Added retired Gen. David Maddox: "Some of the fear issues that are being raised in this are really unfortunate. It gets people excited about things they shouldn't be excited about and impedes doing what is critical to this country…We take a setback every time somebody, whether it's the vice president or his daughter comes out and says the things that they say."
We see how that worked out. Guantanamo is still operating, largely thanks to the Cheneys.
The rise of Trump is completely due to Republican leadership and their insistence on "their way or the highway" on policy. Most appalling, the Republican establishment in the Congress (I'm looking at you, Mitch McConnell) built the expectations and attitudes of the Republican voter and then expected them to go along when those expectations couldn't possibly be met in real government action. As the most ignored yet most correct analysts of this problem, Ornstein and Mann, have noted for over two years:
[H]aving worked to demonize the president as illegitimate and not loyal to America or American values, every subsequent compromise made by GOP leaders to keep the government open or to pass policy was by definition working with the enemy.

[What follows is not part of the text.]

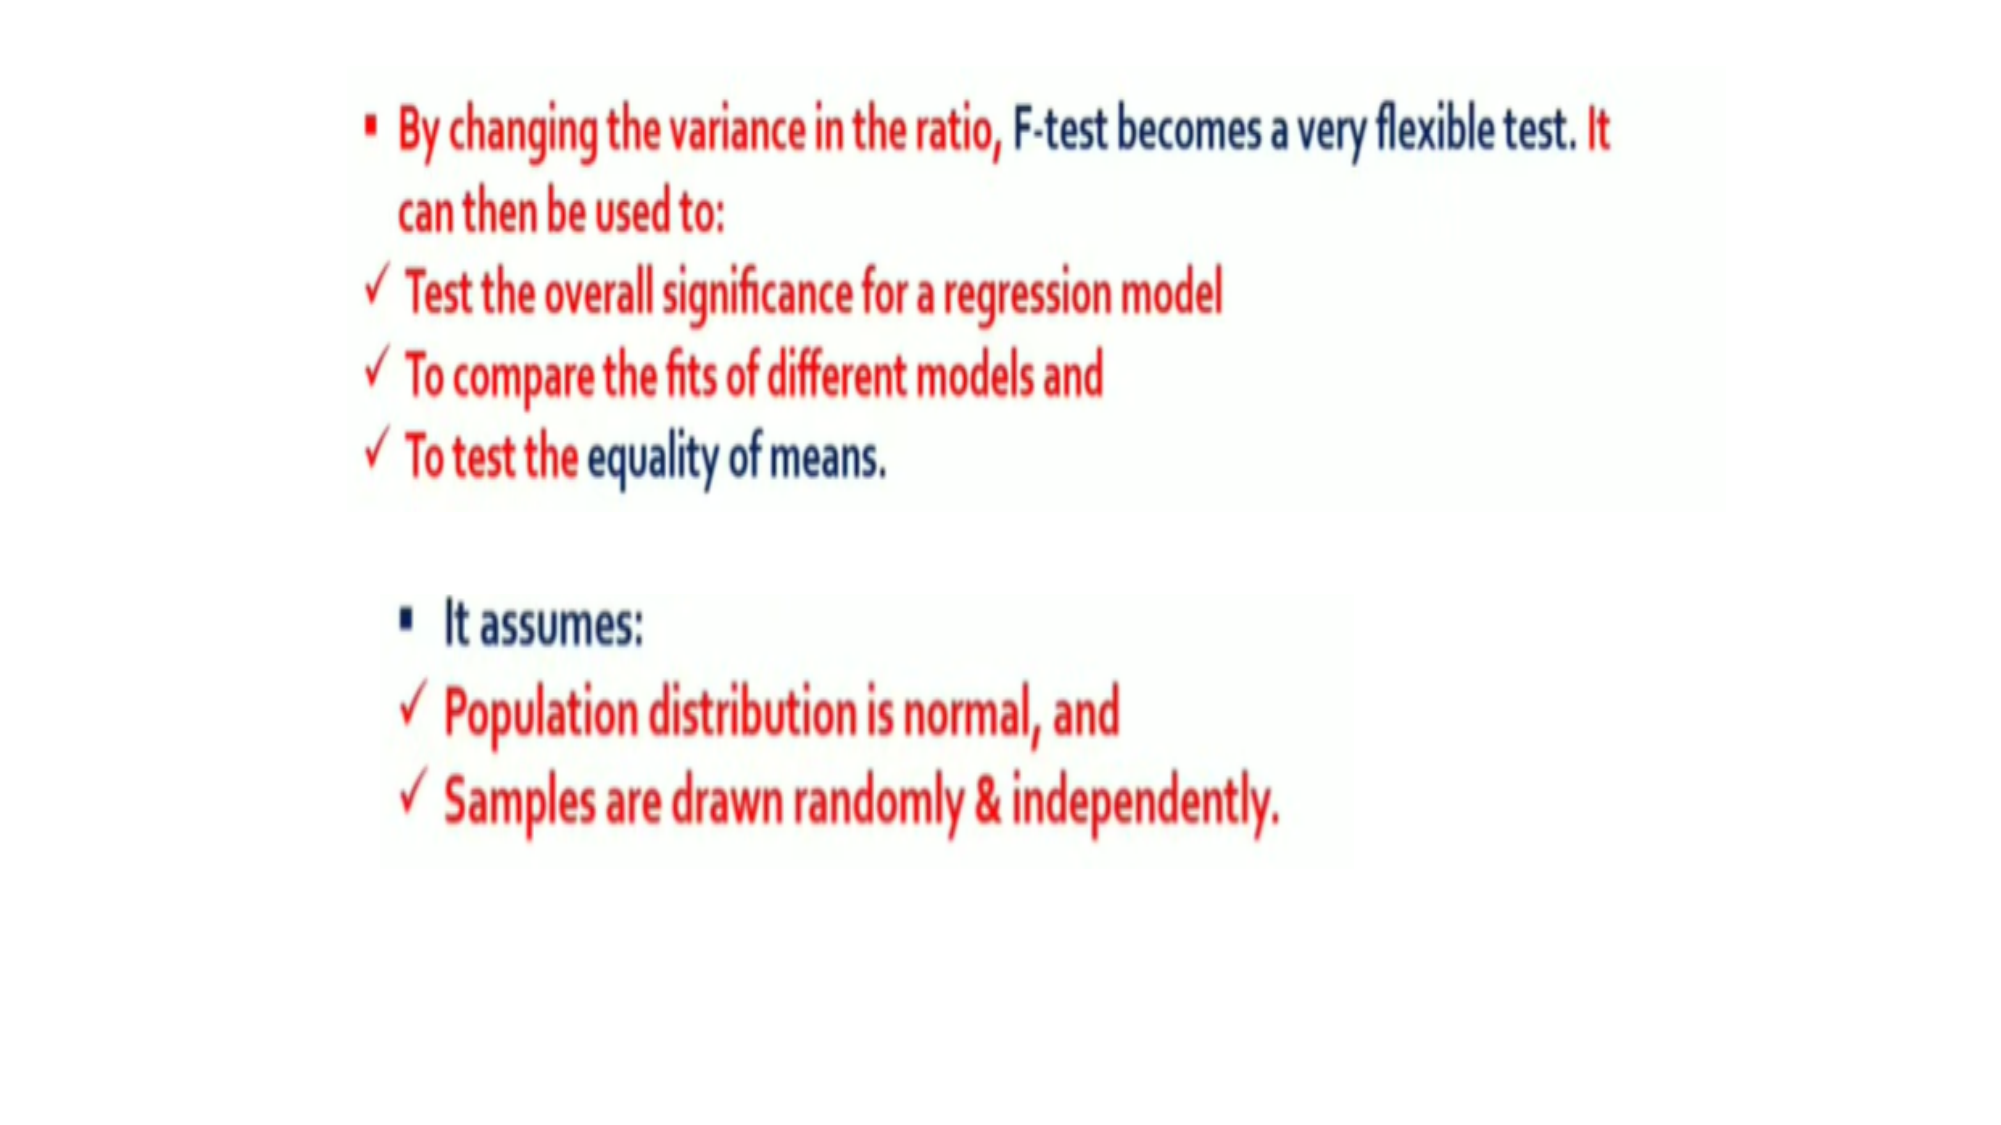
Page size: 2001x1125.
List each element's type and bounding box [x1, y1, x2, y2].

picture [380, 594, 1354, 870]
picture [347, 66, 1726, 512]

All these forces created a massive backlash against the Republican Party leadership. ... In the end, the only two viable contenders were Ted Cruz, whose calling card was calling his own leader, Mitch McConnell, a liar on the Senate floor — and Donald Trump.

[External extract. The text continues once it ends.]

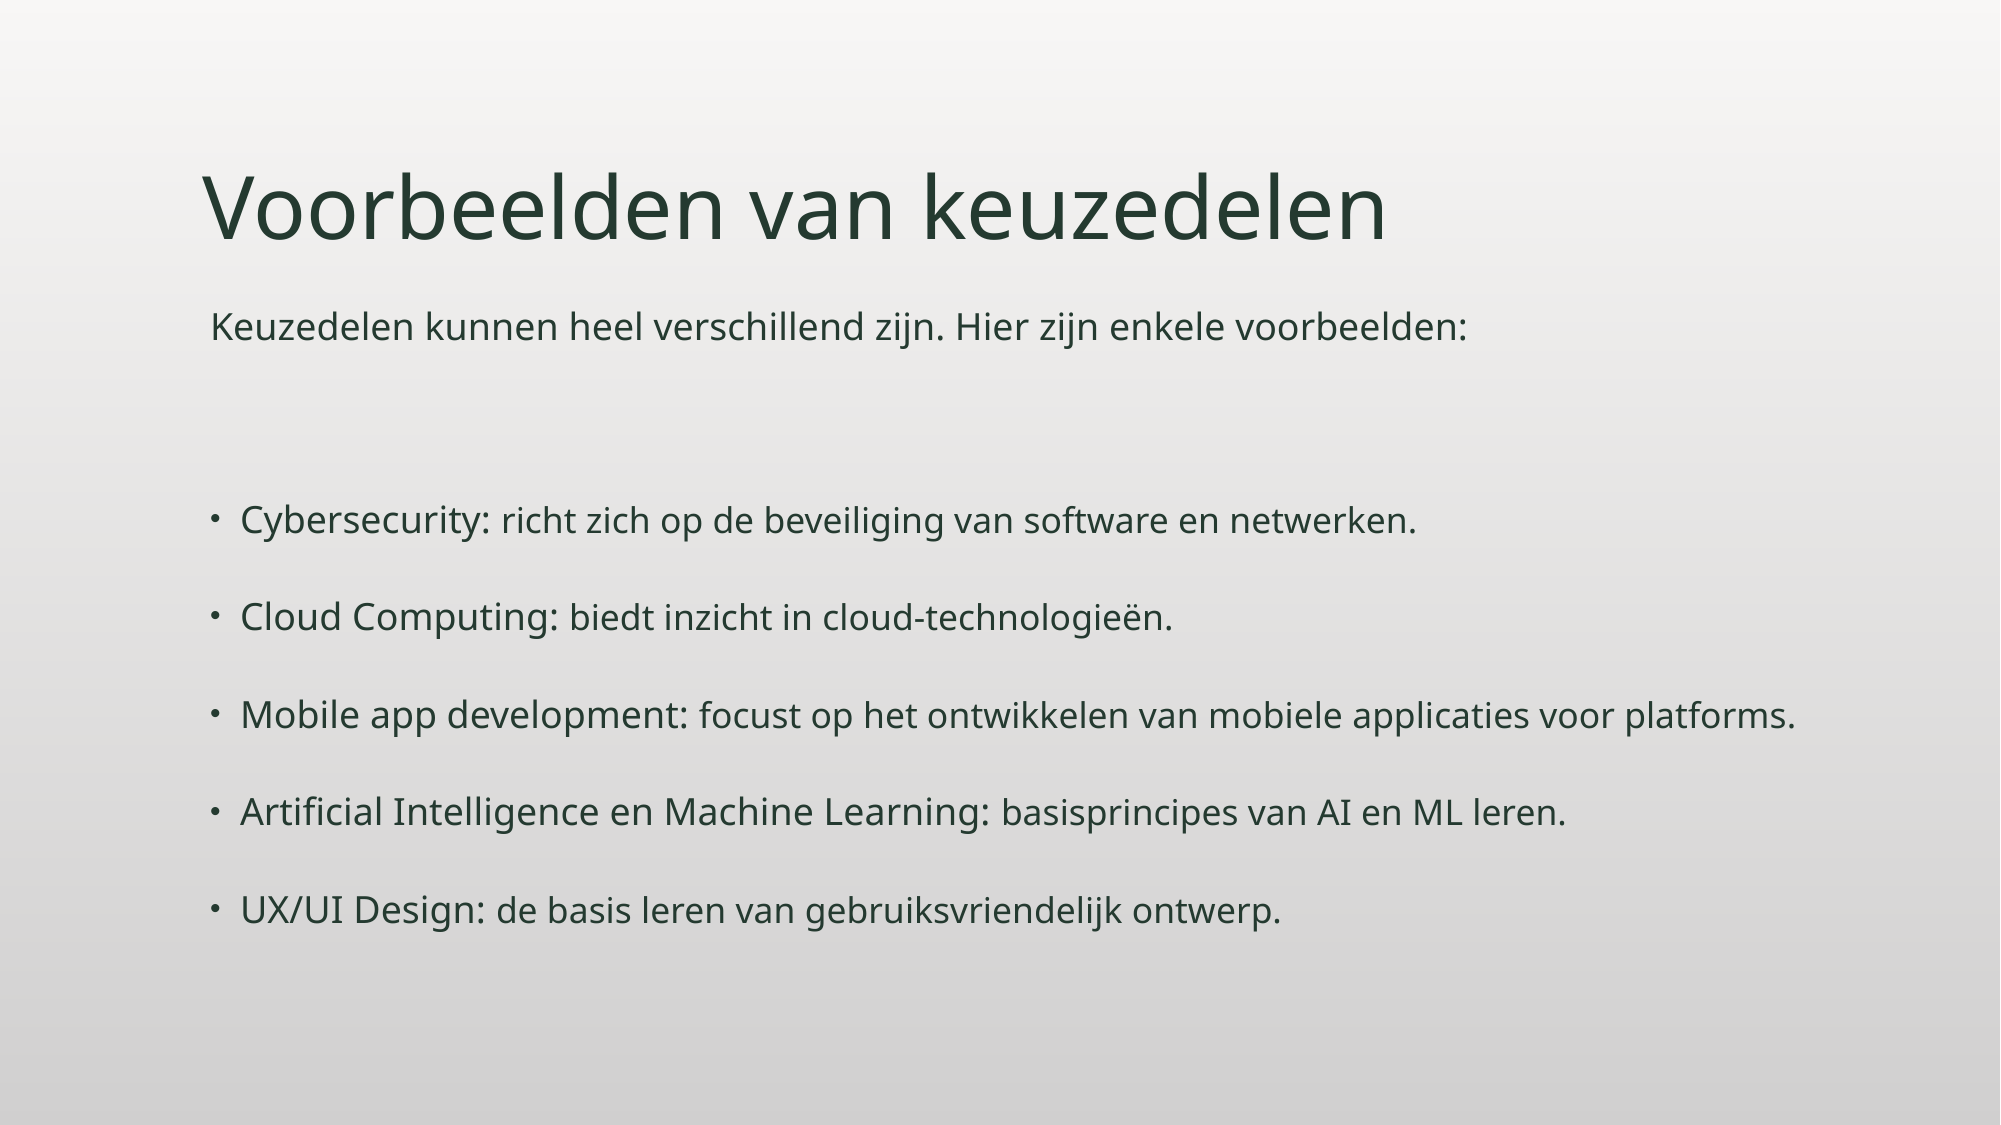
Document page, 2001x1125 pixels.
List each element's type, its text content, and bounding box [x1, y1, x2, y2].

title Voorbeelden van keuzedelen [187, 99, 1808, 288]
list Keuzedelen kunnen heel verschillend zijn. Hier zijn enkele voorbeelden: Cybersecurity: richt zich op de beveiliging van software en netwerken. Cloud Computing: biedt inzicht in cloud-technologieën. Mobile app development: focust op het ontwikkelen van mobiele applicaties voor platforms. Artificial Intelligence en Machine Learning: basisprincipes van AI en ML leren. UX/UI Design: de basis leren van gebruiksvriendelijk ontwerp. [187, 288, 1836, 1025]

Pundits and scholars had seen the establishment play along with Glenn Beck–style radicalism and conspiracy-mongering before, only to engineer a nomination for a "regular" Republican leader. They assumed history would repeat itself, with a Bush, Rubio, Kasich, or Walker. We did not.
The Beltway media wants to call it "Trumpism" so that after the election, they can go back to having Mitch McConnell and Paul Ryan and the other Beltway GOP on their Sunday Shows, at their book signings, and to their Georgetown cocktail parties. The Village, as Digby coins it, can go on pretending it's not about right and wrong, it's about keeping their prestige and power.
Morning Joe and Mika on the cover of Washington Life Magazine with Scott Brown, Tucker Carlson and wife host a book party for Jack Abramoff.
Watch particularly for the Beltway media to question Hillary Clinton's "mandate" after the election because Trump was such an "outlier." He wasn't. He was what the Republican voter chose to represent them, enthusiastically and overwhelmingly.
It's not "Trumpism." It's the Republican Party and the Republican establishment and the Republican voter. They built this. Don't let the beltway media enablers pretend otherwise.
UPDATE: This morning's New York Times calls them "The Stupid Party." Anything not to call them "Republicans." NO rebranding allowed, folks.